[Records from a dataset]
· · · · · · ·

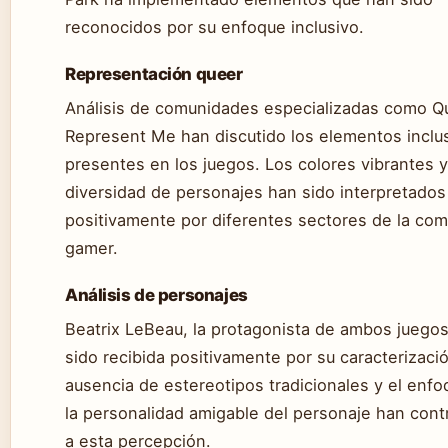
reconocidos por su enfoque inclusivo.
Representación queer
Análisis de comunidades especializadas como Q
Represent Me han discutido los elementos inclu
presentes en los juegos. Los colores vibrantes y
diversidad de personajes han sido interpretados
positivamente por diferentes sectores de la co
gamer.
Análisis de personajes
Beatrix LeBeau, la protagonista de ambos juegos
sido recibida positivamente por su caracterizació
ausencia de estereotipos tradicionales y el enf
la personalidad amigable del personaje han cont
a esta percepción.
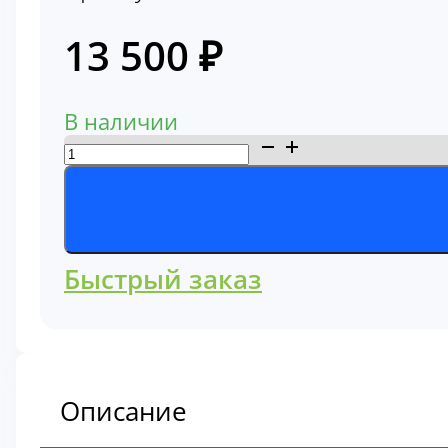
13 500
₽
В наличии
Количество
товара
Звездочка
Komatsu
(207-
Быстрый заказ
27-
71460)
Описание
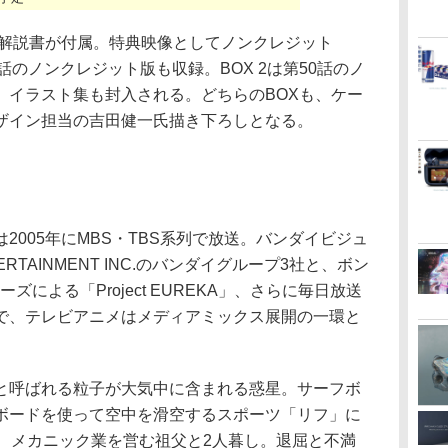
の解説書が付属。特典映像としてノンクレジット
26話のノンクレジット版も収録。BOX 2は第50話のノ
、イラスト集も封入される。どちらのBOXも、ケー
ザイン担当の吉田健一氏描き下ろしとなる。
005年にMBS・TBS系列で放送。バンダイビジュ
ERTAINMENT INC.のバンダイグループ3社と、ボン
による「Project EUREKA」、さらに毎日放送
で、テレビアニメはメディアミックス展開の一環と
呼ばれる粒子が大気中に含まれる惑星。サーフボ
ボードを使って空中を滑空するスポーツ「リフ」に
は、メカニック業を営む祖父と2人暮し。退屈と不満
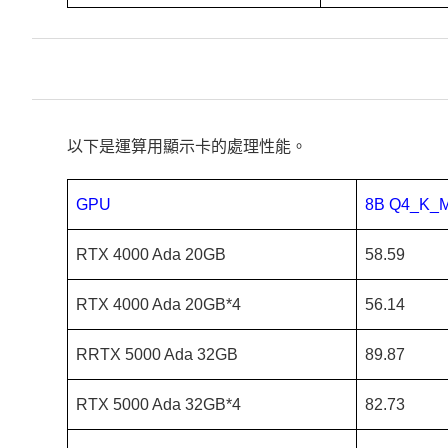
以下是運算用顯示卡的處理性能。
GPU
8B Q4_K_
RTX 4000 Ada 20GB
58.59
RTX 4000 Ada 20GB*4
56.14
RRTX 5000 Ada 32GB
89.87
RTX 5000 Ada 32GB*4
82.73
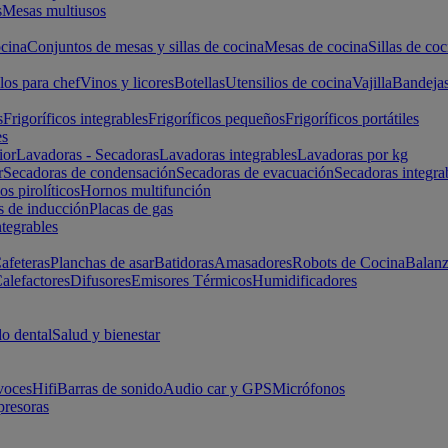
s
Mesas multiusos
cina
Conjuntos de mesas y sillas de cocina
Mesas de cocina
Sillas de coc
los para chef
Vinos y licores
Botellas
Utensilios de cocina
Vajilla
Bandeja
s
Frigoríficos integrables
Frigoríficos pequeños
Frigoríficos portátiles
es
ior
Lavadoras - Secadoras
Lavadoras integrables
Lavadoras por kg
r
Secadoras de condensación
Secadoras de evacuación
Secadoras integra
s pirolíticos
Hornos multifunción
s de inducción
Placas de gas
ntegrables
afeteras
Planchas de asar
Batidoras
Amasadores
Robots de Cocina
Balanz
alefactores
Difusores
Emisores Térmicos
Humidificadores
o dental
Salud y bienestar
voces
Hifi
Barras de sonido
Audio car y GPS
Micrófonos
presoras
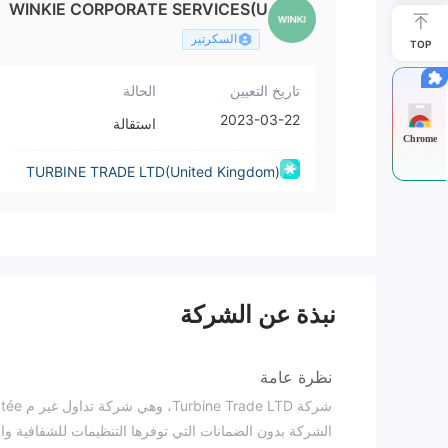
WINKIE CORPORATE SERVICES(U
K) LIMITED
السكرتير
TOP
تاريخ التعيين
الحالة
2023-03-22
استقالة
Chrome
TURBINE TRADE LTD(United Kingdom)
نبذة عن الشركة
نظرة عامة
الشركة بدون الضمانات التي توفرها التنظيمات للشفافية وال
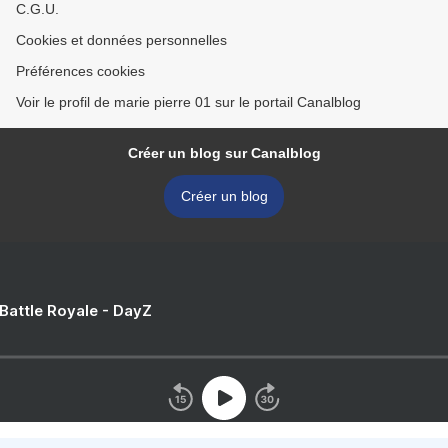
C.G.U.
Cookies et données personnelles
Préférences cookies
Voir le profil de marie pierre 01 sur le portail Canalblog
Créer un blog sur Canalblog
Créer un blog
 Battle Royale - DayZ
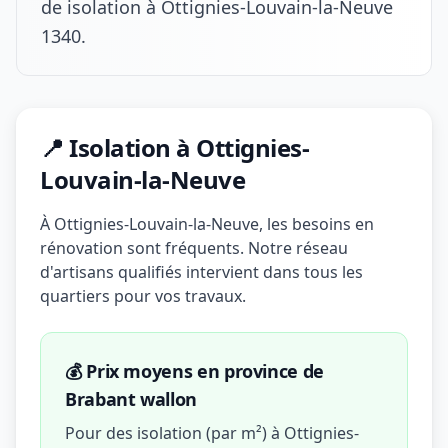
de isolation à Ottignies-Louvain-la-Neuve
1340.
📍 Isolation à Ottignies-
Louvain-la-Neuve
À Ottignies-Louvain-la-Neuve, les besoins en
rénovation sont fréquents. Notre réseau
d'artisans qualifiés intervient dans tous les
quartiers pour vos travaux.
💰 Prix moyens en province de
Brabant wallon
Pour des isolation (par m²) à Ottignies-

· · · · · · ·

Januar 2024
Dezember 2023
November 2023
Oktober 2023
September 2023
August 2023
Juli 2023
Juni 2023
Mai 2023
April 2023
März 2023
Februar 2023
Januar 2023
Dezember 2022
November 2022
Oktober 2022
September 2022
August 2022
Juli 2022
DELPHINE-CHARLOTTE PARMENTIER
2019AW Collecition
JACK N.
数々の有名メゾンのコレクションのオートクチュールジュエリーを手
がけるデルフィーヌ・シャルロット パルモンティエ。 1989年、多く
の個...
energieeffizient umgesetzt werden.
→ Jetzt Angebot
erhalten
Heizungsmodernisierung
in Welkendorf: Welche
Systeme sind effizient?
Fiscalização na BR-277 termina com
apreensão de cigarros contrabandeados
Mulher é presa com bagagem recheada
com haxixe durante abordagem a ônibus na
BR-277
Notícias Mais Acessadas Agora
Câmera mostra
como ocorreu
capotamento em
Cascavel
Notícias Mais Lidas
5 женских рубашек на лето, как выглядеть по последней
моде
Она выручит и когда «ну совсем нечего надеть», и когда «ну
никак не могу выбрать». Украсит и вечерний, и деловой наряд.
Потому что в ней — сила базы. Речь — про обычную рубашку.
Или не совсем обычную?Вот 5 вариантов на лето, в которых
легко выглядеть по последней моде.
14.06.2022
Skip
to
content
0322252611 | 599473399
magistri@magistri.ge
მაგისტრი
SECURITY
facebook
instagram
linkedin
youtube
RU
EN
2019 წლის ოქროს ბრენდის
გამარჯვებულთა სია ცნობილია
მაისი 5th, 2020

· · · · · · ·

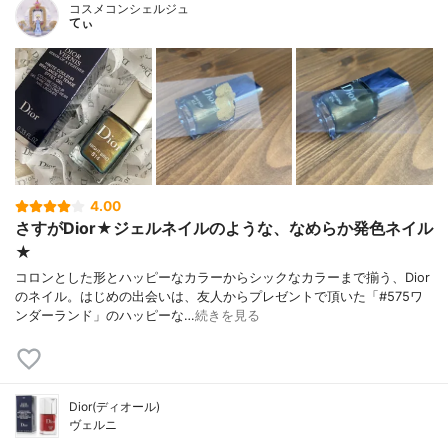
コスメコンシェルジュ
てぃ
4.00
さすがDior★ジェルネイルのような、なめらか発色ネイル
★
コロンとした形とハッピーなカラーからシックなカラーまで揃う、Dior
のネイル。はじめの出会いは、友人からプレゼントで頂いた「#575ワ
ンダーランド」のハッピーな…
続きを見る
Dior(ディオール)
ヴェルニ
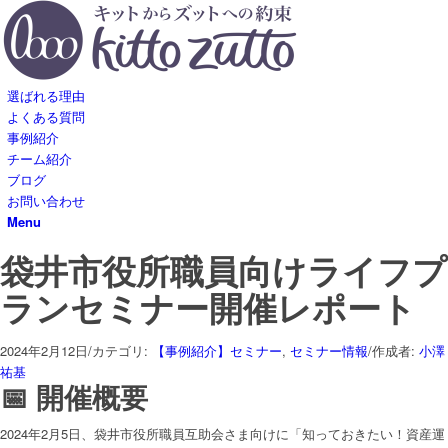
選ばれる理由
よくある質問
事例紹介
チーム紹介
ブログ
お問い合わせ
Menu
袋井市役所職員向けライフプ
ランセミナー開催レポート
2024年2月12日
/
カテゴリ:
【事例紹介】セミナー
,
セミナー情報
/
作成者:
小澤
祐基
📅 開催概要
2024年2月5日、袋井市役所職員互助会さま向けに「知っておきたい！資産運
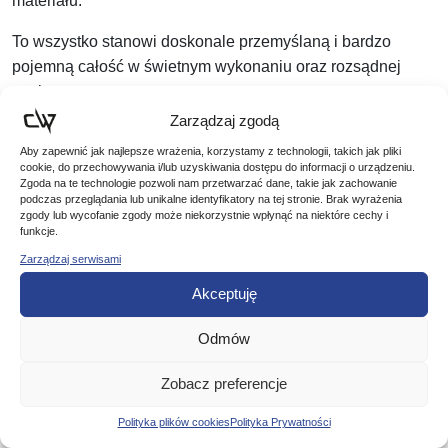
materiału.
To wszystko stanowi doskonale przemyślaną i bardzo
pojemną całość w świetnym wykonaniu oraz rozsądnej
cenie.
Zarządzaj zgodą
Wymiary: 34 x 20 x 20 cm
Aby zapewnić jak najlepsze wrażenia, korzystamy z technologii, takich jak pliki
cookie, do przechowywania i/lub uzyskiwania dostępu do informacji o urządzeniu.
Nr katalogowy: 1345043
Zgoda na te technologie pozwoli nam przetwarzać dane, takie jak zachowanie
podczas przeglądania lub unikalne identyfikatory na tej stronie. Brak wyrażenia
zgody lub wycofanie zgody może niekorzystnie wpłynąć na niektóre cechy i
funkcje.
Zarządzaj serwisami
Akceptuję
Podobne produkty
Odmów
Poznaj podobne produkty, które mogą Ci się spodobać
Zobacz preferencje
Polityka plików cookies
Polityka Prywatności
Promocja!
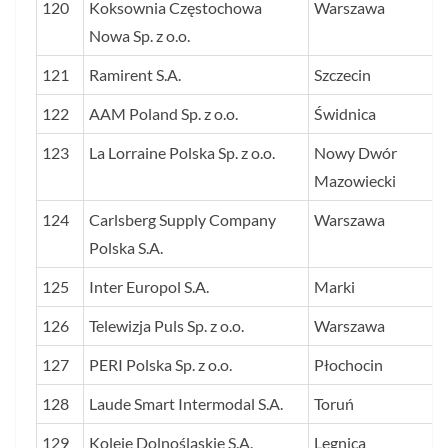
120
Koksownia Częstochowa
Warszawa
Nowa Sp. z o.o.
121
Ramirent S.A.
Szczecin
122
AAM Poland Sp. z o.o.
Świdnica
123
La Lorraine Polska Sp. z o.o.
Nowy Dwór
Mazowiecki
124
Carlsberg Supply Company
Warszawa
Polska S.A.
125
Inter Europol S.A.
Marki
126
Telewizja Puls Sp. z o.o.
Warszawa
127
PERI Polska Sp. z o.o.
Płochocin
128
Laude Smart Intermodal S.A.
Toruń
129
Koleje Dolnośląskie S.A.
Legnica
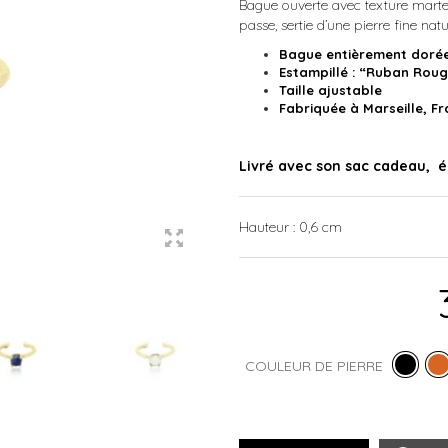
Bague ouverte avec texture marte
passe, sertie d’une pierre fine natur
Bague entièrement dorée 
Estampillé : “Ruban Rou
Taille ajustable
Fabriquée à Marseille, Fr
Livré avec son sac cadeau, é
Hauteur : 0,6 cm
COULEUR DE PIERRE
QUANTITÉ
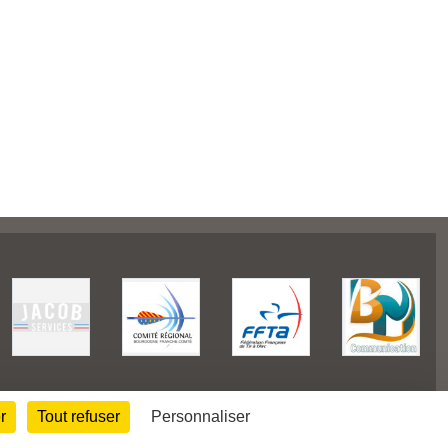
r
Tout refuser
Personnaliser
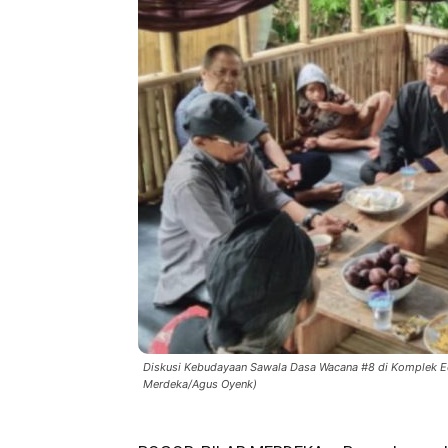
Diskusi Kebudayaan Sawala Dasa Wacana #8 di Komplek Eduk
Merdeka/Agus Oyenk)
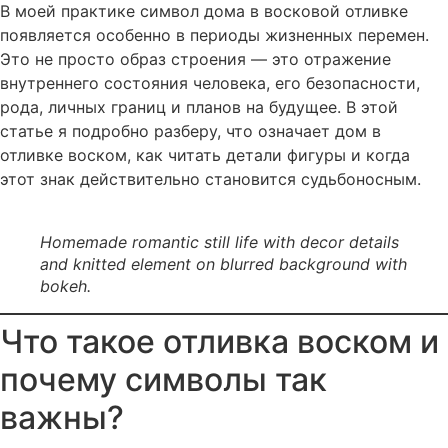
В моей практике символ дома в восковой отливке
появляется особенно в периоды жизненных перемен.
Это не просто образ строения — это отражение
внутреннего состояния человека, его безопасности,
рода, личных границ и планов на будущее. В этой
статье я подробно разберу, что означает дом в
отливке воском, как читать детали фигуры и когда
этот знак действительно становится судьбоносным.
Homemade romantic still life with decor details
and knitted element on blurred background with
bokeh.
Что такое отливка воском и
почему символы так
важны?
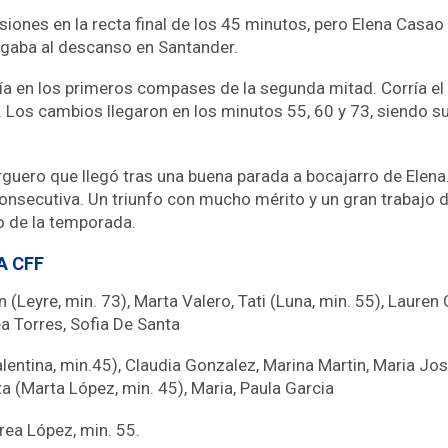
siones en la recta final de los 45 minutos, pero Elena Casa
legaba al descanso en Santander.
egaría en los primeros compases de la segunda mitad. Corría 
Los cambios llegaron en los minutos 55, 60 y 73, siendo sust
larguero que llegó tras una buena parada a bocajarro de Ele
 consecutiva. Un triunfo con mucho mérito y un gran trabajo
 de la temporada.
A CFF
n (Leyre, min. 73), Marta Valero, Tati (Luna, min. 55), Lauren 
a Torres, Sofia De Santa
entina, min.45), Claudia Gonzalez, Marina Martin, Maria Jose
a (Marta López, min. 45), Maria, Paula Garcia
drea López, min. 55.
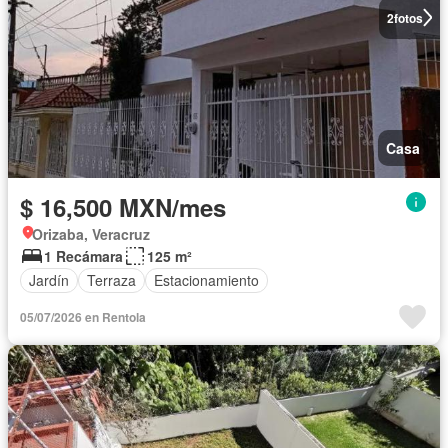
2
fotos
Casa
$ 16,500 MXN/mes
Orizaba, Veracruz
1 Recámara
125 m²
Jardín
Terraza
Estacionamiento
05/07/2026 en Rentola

· · · · · · ·

**EXERCISE OBJECTIVE:** Copy word for word the stretch of entries above from the line that has "Она выручит и" through the line that has "მაისი 5th, 2020", both ends included, and nothing outside it.

**YOUR RESPONSE:**
Она выручит и когда «ну совсем нечего надеть», и когда «ну
никак не могу выбрать». Украсит и вечерний, и деловой наряд.
Потому что в ней — сила базы. Речь — про обычную рубашку.
Или не совсем обычную?Вот 5 вариантов на лето, в которых
легко выглядеть по последней моде.
14.06.2022
Skip
to
content
0322252611 | 599473399
magistri@magistri.ge
მაგისტრი
SECURITY
facebook
instagram
linkedin
youtube
RU
EN
2019 წლის ოქროს ბრენდის
გამარჯვებულთა სია ცნობილია
მაისი 5th, 2020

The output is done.